MRI with DW and FLAIR sequences is an invaluable modality in supporting the diagnosis of CJD.[5] Shiga et al[6] in his study concluded that diffusion-weighted MRI(92%) had higher sensitivity in the detection of CJD than FLAIR sequences (41-59%), T2 (36-50%), EEG (50-78%), CSF protein 14-3-3(84%) or neuron–specific enolase (73%). Diffusion-weighted MRI is more resistant for motion artifacts than T2W and FLAIR images.[6] The abnormalities on DW-MRI could be detected as early as at 3 weeks of symptom duration and even before the appearance of periodic triphasic waves on EEG.[6] Matoba et al[7] noted that the hyperintensity in the basal ganglia and cortex during the early stages was more extensive and conspicuous while in the later stages there was disappearance of the abnormal signals in the cortex.
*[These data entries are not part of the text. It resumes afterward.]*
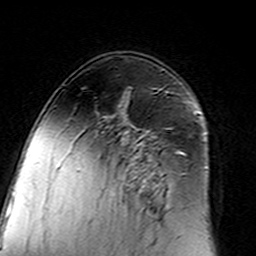
Breast MRI (dynamic contrast-enhanced), one axial slice. Cropped to one breast. Dynamic contrast-enhanced series, time point 2 of 7 at this slice position (early post-contrast). 3 T. TE 4.6 ms, TR 7.4 ms. 1 mm slice thickness. 256 × 256 image matrix, field of view 144 × 144 mm. Female patient.
Structures marked on this image (semi-automatically segmented with operator editing):
- enhancing-tissue mask used for the functional tumour volume (all voxels passing the contrast-enhancement thresholds inside the analysis volume; usually the tumour): bounding box [x1, y1, x2, y2] px = [97, 128, 182, 212]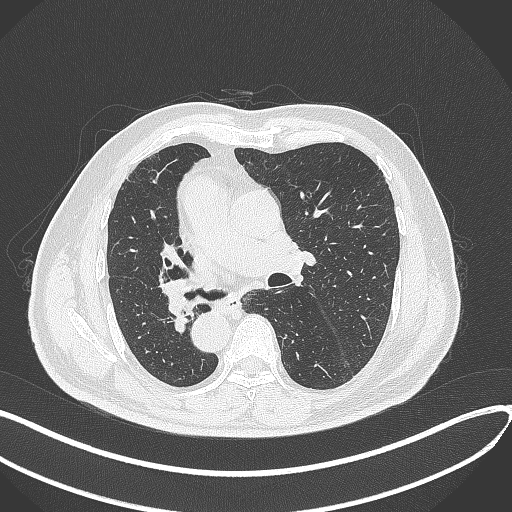
Chest CT, one axial slice. Reconstruction kernel B70f. 120 kVp. Lung window (W 1500 / L -600 HU). 1 mm slice thickness. 512 × 512 image matrix. Male patient, age 67 years. From the clinical record (not read from this slice): clinical TNM (as recorded): T2a N0 M0.
Structures marked on this image (bounding box drawn by a radiologist):
- lung tumour (recorded histology: squamous cell carcinoma): bounding box <156,275,189,316> (left, top, right, bottom; pixels)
The cause for restricted diffusion is attributed to accumulation of abnormal vacuoles in the cytoplasm and microvacuolation of neuritic process heralding spongiform degeneration.[8] MRI also helps in differentiating sporadic CJD from variant CJD.[8] Sporadic CJD shows T2 prolongation and restricted diffusion in the corpus striatum followed by the neocortex and posterior and medial thalami.[2] In variant-CJD, the T2 hyperintensities are commonly located in the posterior (pulvinar) and medial thalami followed by periaqueductal grey matter, striatum, and less commonly in the neo-cortex.[6] The increased signal intensity in the pulvinar relative to the anterior putamen is called the “Pulvinar sign” is the most sensitive marker for variant CJD.[5] The bilateral pulvinar sign has a sensitivity of 78% and correlates with the histological gliosis.[5]
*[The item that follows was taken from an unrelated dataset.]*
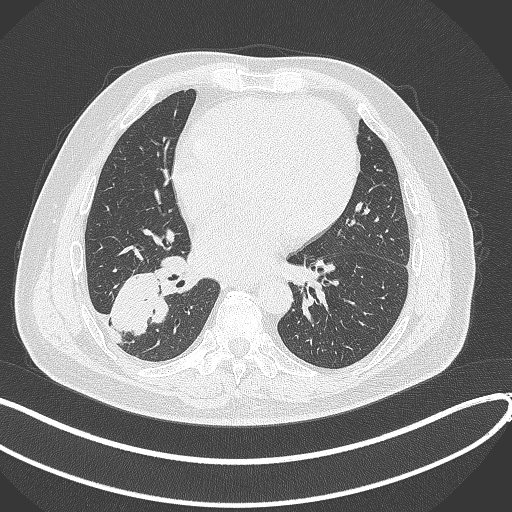
Chest CT, one axial slice; slice 154 of 360 in the series (ordered by position); lung window (W 1500 / L -600 HU); 512 × 512 image matrix, field of view 400 × 400 mm. Patient: male, 59 years.
Outlined on this slice (bounding box drawn by a radiologist):
- lung tumour (recorded histology: adenocarcinoma): bounding box (x1, y1, x2, y2) in pixels: (106, 263, 172, 339)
The combination of FLAIR and DW imaging has a sensitivity, specificity and accuracy of over 90% in differentiating CJD from other dementias.[9] The multifocal cortical and subcortical hyperintensities in the grey matter showing restricted diffusion on MRI may be more useful than the CSF protein 14-3-3 analysis.[10] 14-3-3 protein analysis was not performed because of the lack of the availability of the test at our institute. CSF protein 14-3-3 analysis availability is limited only to a few cities and is not done routinely in all the hospitals. However, diagnosis can only be confirmed by histological examination of brain tissue obtained either by the brain biopsy or after autopsy. These are not performed by many institutions due to the transmissible nature of the disease.

Conclusion

This case highlights the role of DW-MRI as practical modality in the early diagnosis of CJD. MRI Radiologist can give the first clue to an unsuspected case of CJD, as in this case and can make it easy for the Clinician who has to do an elaborate work-up of dementia cases. Radiologists and neurologists should be familiar with the characteristic appearance of DW imaging as a clue to the diagnosis of this dreaded disease, for which no treatment is available till date. In a patient with rapid dementia, MRI should be done as it is accurate, noninvasive, and cost-effective (as compared to CSF-14-3-3 analysis) and if findings are suggestive of CJD, the clinician should be alarmed and appropriate infection control measures are to be taken.